My Asian upbringing had led me to believe that success leads to happiness, that one day, when I am successful, I will be happy. That turned out to be wrong. In fact, the opposite is true. Success does not lead to happiness; instead, happiness leads to success. This relationship between success and happiness has been extensively studied.

My friend, the bestselling author Shawn Achor, calls it the “happiness advantage”. Citing hundreds of studies carried out over decades, Shawn makes a convincing case that happiness is a major advantage in pursuing success. Happiness raises sales by 37%, productivity by 31% and accuracy by 19%. Happi-ness also makes people more popular and better at their jobs. It makes people healthier, too.

Why do you think some people have a reluctance to cultivate the joy and happiness that is readily available?

I suspect there are two reasons. First, I think there are people who still think of meditation, peace and joy as shrouded in mystery, and they’re averse to that. As science demystifies meditation, this problem will get solved.

Second, I think people are afraid that if they become happy, they will lose their motivation to succeed and therefore will become unsuccessful. As people begin to understand that happiness leads to success, that problem will be solved, too.

In the book, you reveal how you suffer from a ‘lifelong, persistent sense of inadequacy’; I think that’s something many of us share to varying degrees. How can we manage it?

I think the real solution is learning see things as they really are, which entails a combination of objectivity and clarity of perception.

On one hand, it’s clear to me that in every single case of extraordinary success I’m aware of, including my own, the one and only factor that is both necessary and sufficient is luck. On the other hand, I can also clearly see that the qualities I bring to the table (hard work, courage, creativity, kindness) made meaningful contributions to increasing my luck, and hence, my success.

This, combined with my joy and kindness practices, is how I manage my lifelong sense of inadequacy.

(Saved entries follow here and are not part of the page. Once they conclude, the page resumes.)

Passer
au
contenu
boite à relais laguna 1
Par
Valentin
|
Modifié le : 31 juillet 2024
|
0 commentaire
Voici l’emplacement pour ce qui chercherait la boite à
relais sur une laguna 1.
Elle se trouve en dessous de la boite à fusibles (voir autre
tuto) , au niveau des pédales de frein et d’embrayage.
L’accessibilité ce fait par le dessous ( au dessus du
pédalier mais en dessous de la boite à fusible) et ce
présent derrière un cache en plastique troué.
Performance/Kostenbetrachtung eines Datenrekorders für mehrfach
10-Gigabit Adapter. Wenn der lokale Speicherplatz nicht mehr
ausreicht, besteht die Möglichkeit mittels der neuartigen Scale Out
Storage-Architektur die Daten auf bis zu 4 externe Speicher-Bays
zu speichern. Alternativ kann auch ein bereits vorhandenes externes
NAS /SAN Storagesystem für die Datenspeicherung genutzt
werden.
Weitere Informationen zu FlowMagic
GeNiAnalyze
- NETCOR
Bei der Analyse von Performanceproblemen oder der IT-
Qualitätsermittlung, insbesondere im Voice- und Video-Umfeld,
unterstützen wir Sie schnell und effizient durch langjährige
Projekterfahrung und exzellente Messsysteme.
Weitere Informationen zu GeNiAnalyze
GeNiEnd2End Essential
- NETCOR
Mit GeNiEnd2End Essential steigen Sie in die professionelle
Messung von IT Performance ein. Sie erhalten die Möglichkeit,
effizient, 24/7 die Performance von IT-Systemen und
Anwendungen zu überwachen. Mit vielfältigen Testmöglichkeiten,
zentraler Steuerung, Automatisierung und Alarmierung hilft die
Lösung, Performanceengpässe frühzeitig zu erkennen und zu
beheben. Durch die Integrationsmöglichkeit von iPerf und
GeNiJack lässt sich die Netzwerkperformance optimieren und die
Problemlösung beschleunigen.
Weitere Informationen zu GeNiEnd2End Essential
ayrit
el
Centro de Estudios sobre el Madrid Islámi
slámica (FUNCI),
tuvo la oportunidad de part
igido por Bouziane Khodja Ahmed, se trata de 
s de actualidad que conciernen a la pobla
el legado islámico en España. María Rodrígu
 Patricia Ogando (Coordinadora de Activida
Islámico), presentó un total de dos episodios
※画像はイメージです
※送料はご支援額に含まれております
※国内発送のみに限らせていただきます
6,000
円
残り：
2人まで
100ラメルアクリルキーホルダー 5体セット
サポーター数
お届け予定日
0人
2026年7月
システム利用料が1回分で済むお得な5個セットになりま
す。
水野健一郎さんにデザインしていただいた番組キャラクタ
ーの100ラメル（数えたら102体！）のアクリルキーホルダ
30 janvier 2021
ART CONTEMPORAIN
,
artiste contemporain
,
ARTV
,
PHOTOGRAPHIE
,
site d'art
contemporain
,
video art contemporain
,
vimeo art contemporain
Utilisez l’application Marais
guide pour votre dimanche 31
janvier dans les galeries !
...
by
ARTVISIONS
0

If we begin practising meditation today, how long can we expect to wait for results and what kind of results can we expect?

Many will see the first result in one breath. Try it now. Take one slow, deep breath. For the duration of that one breath, give your full attention to your breath in a gentle way. Total and gentle attention on feeling your breath, that is all. Notice that already you are a little calmer and more relaxed after the breath than before it. You already gain some benefit with that first breath.